Student investment managers raise nearly $96k for veteran classmates’ scholarships

Left: Jay Acosta, Master of Finance student and Gary B. Halley Veterans Scholarship recipient.
Right: The College of Business finance lab.

With more than $400,000 invested, the student-managed Veterans Fund offers a unique opportunity for College of Business Master of Finance students to put what they’ve learned in the classroom to use in the real-world. But the experience differs from the corporate world in a major way: Any returns the stock portfolio earns above inflation are withdrawn not as client profits, but as scholarships for veteran students.

Made possible by seed money from College of Business alumnus Gary Halley, ’60, the proactive approach of the student investment managers has led the fund to deliver an average return of 25.5% over the last three years, besting the S&P 500’s growth by 4.3%. Because of this performance, the Veterans Fund was able to withdrawal nearly $96,000 to award as scholarships in the 2021-2022 academic year.

“It allowed me the freedom to pursue my degree without the stress.”

– Jay Acosta, Master of Finance student and Gary B. Halley Veterans Scholarship recipient

Jay Acosta in uniform training

Supporting those who have served

One of this year’s Veterans Fund scholarship recipients is Jay Acosta, who left the Marines as a Corporal and earned his undergraduate degree from the College of Business before entering the Master of Finance program.

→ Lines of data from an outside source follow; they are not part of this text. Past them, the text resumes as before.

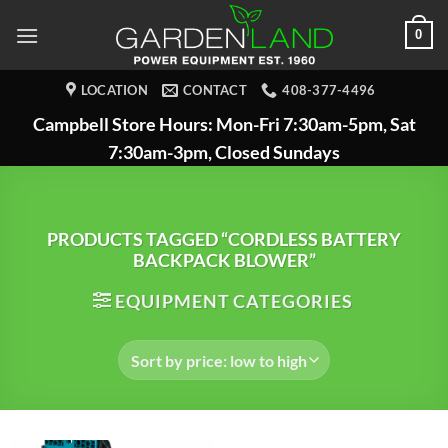
Skip
0
to
content
LOCATION
CONTACT
408-377-4496
Campbell Store Hours: Mon-Fri 7:30am-5pm, Sat
7:30am-3pm, Closed Sundays
PRODUCTS TAGGED “CORDLESS BATTERY
BACKPACK BLOWER”
EQUIPMENT CATEGORIES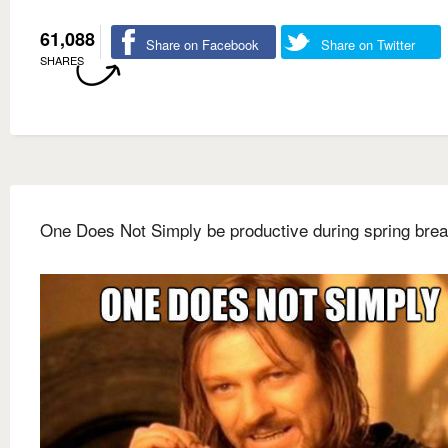
61,088
Share on Facebook
Share on Twitter
SHARES
One Does Not Simply be productive during spring bre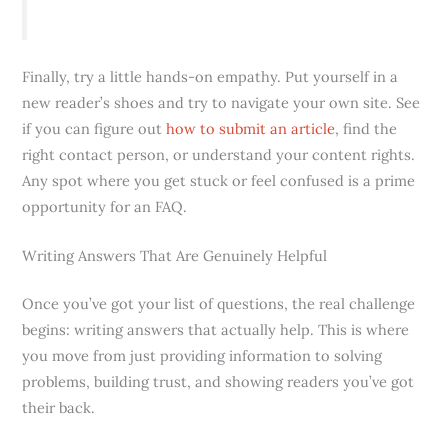
Finally, try a little hands-on empathy. Put yourself in a
new reader’s shoes and try to navigate your own site. See
if you can figure out
how to submit an article
, find the
right contact person, or understand your content rights.
Any spot where you get stuck or feel confused is a prime
opportunity for an FAQ.
Writing Answers That Are Genuinely Helpful
Once you’ve got your list of questions, the real challenge
begins: writing answers that actually help. This is where
you move from just providing information to solving
problems, building trust, and showing readers you’ve got
their back.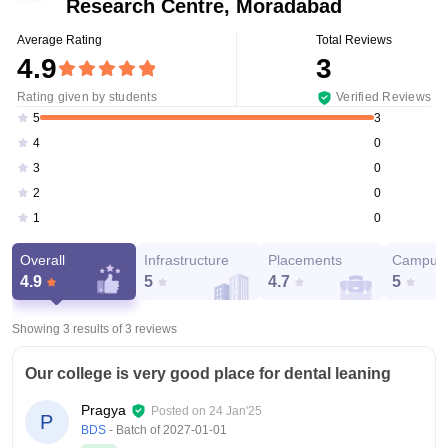
Research Centre, Moradabad
Average Rating
Total Reviews
4.9
3
Rating given by students
Verified Reviews
3
5
0
4
0
3
0
2
0
1
Overall
Infrastructure
Placements
Campus 
4.9
5
4.7
5
Showing 3 results of
3
reviews
Our college is very good place for dental leaning
Pragya
Posted on
24 Jan'25
P
BDS
- Batch of
2027-01-01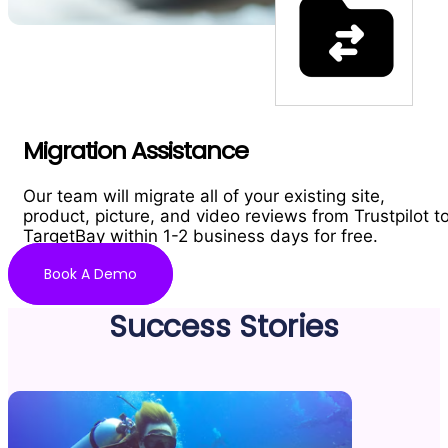
Migration Assistance
Our team will migrate all of your existing site,
product, picture, and video reviews from Trustpilot t
TargetBay within 1-2 business days for free.
Book A Demo
Success Stories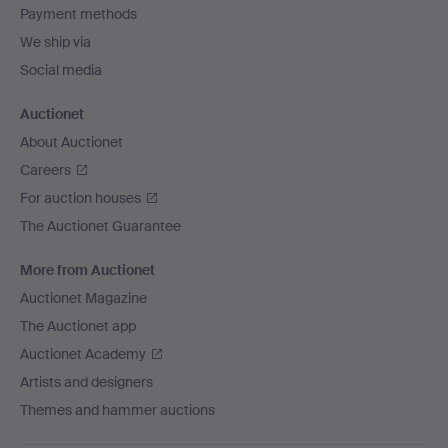
Payment methods
We ship via
Social media
Auctionet
About Auctionet
Careers
For auction houses
The Auctionet Guarantee
More from Auctionet
Auctionet Magazine
The Auctionet app
Auctionet Academy
Artists and designers
Themes and hammer auctions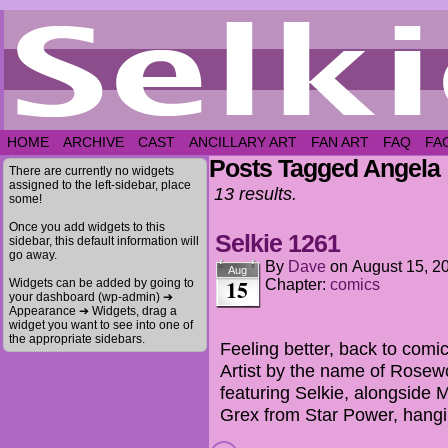
HOME
ARCHIVE
CAST
ANCILLARY ART
FAN ART
FAQ
FA
Posts Tagged Angela
There are currently no widgets
assigned to the left-sidebar, place
13 results.
some!
Once you add widgets to this
Selkie 1261
sidebar, this default information will
go away.
By
Dave
on
August 15, 2
Aug
15
Widgets can be added by going to
Chapter:
comics
your dashboard (wp-admin) ➔
Appearance ➔ Widgets, drag a
widget you want to see into one of
the appropriate sidebars.
Feeling better, back to comi
Artist by the name of Rosew
featuring Selkie, alongsid
Grex from Star Power, hang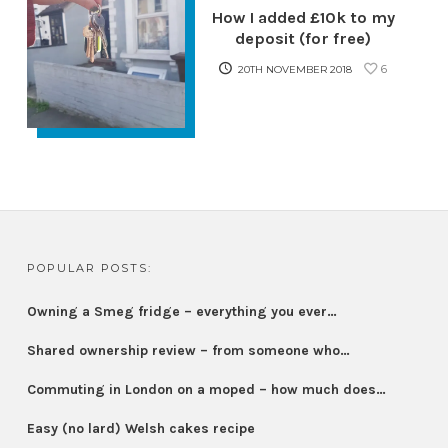
How I added £10k to my
deposit (for free)
6
20TH NOVEMBER 2018
POPULAR POSTS:
Owning a Smeg fridge – everything you ever…
Shared ownership review – from someone who…
Commuting in London on a moped – how much does…
Easy (no lard) Welsh cakes recipe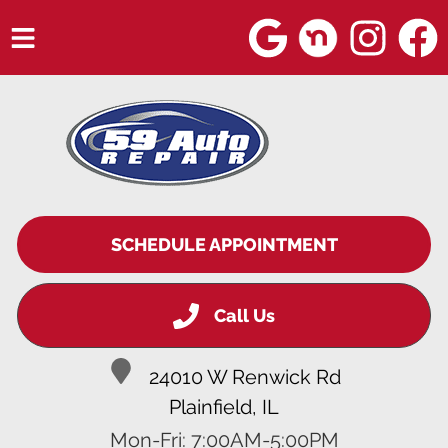
HOME
SERVICES
VEHICLES WE SERVICE
SERVICE VIDEOS
SCHEDULE APPOINTMENT
ABOUT
Call Us
BLOG
24010 W Renwick Rd
Plainfield, IL
Mon-Fri: 7:00AM-5:00PM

When Acosta enrolled at CSU, he first began study mechanical engineering with the goal of becoming a military officer after graduation.

However, after a difficult first semester, “I couldn’t wait any longer, so I just enlisted,” Acosta said.

He joined the Marines and served as a rifleman and weapons specialist, where he was attached with a special purpose expeditionary unit that focuses on countering narcotics trafficking and training foreign government forces.

“The Marines changed the way I approached my entire life,” Acosta said, “One of the core values of the Marine Corps – honor – changed how I thought about pursuing my education.

“Before, I never thought it was a big issue if I signed up for classes and didn’t do well in them,” he said. “I learned if you agree to do something you have to give it your best all of the time, otherwise you shouldn’t do it.”

So, when he decided to return to school and study real estate and finance in the College of Business, he gave it his all.

“He’s firing on all eight cylinders,” said Lee Sanning, director of the Everitt Real Estate Center and a finance and real estate instructor in the College of Business.

Lee Sanning portrait
Lee Sanning, director of the Everitt Real Estate Center

“I had Jay when he was an undergrad last year and he was a top performing student in that class, not just academically, but he has a dynamic personality and helps foster engagement in other students,” Sanning said.

“Most veterans, if they’ve served one or two tours, that automatically makes them older, not just in age but in experience,” said Sanning, who has worked with many veteran students over his nearly two decades as an educator.

Although Acosta figured he could find a way to fully pay for graduate school on his own, when he was awarded $15,000 from The Gary Halley Veterans Scholarship to attend the program, the calculus became simple.

“It allowed me the freedom to pursue my degree without the stress,” Acosta said.

A passion for real estate

As one of nine kids in his family, Jay Acosta was no stranger to tight quarters.

“I was the third oldest,” he said. “After the first couple years in the basement with my four brothers I was like, ‘This isn’t enough space, I need more space.’ That got me obsessed with houses and properties and the freedom of going wherever you want.”

“I started reading real estate books when I was 13, and once I found out it was a career, I knew it was something I would love to do,” said Acosta, whose passion eventually led him to the College of Business.

College is always a challenge, but balancing it against an active-duty career in the uniformed services made it even more challenging.

However, Acosta’s years of determination paid off when he graduated this year with his bachelor’s degree and soon after became a licensed real estate broker. Wanting to develop his new skills that would help him in his budding real estate career, he began eyeing the College’s Master of Finance program.

“Real estate is financial at its core,” said Acosta. “I’ll be able to use the fundamentals of finance to estimate returns better to make better deals, and if I can find a way to add in all these complex variables, I’ll be able to outperform other people in the industry.”

After graduation, Acosta has two goals for his real estate career: to earn enough income that he doesn’t have to worry about money and to find meaning in his work by giving back to people in need.

“I’ve always had a place to live, but knowing people who haven’t … I really want to go into low-income housing development,” Acosta said.

“Over 60% of people in Fort Collins are paying more than 30% of their income on housing, which HUD considers cost-burdened,” he said, citing statistics shared during the Everitt Real Estate Center’s recent 25th Annual Northern Colorado Real Estate Conference. “My ultimate goal is just to make sure everyone has a place to live in a sustainable way.”